Like most generation gap type movies, much of the humor derives from watching the parents. The nice thing is that director Gurinder Chadha (What's Cooking?, A Nice Arrangement) , who co-wrote the screenplay with Paul Mayeda Berges (What's Cooking?) and Guljit Bindra has a gentle touch that teases Indian culture without mocking it. It is also easily accessible to people who aren't familiar with the culture; it's more about having odd parents than anything else. The parents are odd, but Chadha takes the time to give them personalities. They are more than just stock supporting characters. Jess' father (Anupam Kher, Aashiq, Refugee) and mother (Shaheen Khan, Hollow Road, Captives) truly care for the welfare of their daughter. They want her to grow up like they did, and don't realize that the culture Jess lives in is very different from the one they grew up in. Juliet Stevenson (Nicholas Nickleby, Food of Love) is the same way as Jules' mother. She doesn't think it's proper for a girl to play soccer. There is a great running gag about how she seems to misinterpret every conversation between Jules and Jess, and how she's always walking in at the wrong moment.

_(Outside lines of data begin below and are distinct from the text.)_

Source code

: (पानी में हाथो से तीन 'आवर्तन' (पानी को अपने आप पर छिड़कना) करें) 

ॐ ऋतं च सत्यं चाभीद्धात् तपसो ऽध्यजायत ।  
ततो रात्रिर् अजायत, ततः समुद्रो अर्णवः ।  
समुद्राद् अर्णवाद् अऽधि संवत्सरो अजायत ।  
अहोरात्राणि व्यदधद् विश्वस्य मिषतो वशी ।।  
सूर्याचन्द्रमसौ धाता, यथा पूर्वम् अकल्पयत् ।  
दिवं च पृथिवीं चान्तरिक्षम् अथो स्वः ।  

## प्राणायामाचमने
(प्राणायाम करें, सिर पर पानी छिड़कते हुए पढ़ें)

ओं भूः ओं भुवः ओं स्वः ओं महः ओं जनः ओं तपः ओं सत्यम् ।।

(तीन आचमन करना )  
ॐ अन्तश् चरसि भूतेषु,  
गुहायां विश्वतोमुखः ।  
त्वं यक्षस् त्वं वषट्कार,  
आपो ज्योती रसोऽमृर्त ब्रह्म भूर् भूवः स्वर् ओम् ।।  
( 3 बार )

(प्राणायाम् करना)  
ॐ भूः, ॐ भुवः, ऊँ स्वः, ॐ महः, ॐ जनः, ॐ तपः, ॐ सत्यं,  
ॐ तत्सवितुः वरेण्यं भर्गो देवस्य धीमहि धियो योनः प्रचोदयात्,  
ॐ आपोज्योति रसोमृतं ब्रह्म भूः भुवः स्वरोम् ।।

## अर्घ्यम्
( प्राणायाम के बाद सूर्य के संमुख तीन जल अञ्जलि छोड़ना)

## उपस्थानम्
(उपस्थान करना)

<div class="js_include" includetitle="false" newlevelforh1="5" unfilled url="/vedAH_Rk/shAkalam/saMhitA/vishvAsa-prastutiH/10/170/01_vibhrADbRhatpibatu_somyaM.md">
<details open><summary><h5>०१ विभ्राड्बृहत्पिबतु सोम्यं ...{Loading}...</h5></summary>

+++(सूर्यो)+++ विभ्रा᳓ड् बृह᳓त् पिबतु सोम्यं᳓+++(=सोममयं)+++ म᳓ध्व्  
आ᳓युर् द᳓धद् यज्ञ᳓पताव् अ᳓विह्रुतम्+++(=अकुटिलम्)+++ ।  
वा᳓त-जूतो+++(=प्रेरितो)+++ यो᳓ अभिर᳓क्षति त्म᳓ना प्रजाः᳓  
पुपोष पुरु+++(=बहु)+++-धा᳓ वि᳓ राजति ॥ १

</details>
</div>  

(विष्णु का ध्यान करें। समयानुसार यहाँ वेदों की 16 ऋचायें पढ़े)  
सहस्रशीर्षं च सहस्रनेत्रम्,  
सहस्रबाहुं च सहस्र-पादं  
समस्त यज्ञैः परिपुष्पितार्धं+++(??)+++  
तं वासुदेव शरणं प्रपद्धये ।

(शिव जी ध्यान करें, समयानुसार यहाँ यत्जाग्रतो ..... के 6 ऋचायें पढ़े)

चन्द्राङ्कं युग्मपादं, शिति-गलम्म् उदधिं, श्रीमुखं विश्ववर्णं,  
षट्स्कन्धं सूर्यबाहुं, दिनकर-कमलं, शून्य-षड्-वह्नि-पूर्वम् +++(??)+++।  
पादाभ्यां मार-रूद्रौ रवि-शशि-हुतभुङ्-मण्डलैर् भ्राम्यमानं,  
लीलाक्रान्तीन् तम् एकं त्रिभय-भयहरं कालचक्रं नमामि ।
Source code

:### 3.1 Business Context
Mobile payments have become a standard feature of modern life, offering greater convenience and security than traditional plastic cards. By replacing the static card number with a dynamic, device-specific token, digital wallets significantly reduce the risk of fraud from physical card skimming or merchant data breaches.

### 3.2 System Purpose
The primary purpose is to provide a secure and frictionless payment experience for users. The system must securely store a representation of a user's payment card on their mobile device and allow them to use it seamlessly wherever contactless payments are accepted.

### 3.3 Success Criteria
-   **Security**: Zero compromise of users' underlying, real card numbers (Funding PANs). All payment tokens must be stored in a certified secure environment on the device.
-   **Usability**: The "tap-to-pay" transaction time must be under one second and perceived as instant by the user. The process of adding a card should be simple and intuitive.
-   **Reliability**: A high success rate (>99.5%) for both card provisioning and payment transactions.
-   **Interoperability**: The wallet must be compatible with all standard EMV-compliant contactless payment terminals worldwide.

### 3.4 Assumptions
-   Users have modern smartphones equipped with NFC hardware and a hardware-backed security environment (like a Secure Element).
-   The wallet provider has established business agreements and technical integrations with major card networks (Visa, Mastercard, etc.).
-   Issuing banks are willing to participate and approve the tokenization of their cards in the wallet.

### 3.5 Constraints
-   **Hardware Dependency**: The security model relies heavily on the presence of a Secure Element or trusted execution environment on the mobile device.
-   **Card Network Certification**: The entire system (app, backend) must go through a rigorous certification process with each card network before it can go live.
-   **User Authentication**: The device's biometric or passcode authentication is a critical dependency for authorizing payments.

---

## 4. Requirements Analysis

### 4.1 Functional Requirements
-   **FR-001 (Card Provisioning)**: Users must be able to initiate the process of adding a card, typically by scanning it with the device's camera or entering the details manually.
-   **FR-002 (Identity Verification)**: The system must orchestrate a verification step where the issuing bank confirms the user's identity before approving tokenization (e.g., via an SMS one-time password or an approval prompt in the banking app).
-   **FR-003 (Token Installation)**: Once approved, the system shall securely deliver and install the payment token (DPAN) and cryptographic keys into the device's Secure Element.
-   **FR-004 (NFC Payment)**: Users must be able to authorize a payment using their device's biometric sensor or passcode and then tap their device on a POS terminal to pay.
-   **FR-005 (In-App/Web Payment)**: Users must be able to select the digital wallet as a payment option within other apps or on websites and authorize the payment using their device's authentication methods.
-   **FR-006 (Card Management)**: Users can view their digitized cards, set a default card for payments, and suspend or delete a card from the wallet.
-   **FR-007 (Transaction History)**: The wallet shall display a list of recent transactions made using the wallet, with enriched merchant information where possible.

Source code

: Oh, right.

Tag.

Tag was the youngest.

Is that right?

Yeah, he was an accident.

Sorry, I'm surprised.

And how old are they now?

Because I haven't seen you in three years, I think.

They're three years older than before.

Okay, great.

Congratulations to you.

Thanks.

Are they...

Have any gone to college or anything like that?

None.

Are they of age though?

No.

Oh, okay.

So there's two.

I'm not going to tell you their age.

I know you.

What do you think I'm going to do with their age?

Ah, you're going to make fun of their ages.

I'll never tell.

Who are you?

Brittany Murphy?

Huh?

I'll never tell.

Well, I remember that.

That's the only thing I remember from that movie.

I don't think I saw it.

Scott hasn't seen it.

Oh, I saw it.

Chadha takes the time to fill Bend it Like Beckham with lots of little things. She takes the time to invest a lot of care and thought into the characters and stories, having little running gags (like a funny one involving some shoes Jess borrows) that pay off and somehow manage to stay fresh without becoming annoying. It is this attention to detail that makes Bend it Like Beckham so enjoyable. Yes, there is conflict, but it still manages to be a very warm movie. Although it pushes two hours, it moves by briskly. The football scenes are decent, and the actors cast actually look like they could be football players. And Nagra is a wonderful find. She adroitly conveys both frustration and love towards her parents, and the inner turmoil that Jess is feeling. Nagra has an engaging screen presence, and here's hoping more of her movies make it across the pond.

Mongoose Rates It: Really Good.
1 hour, 52 minutes, Rated PG-13 for language and sexual content.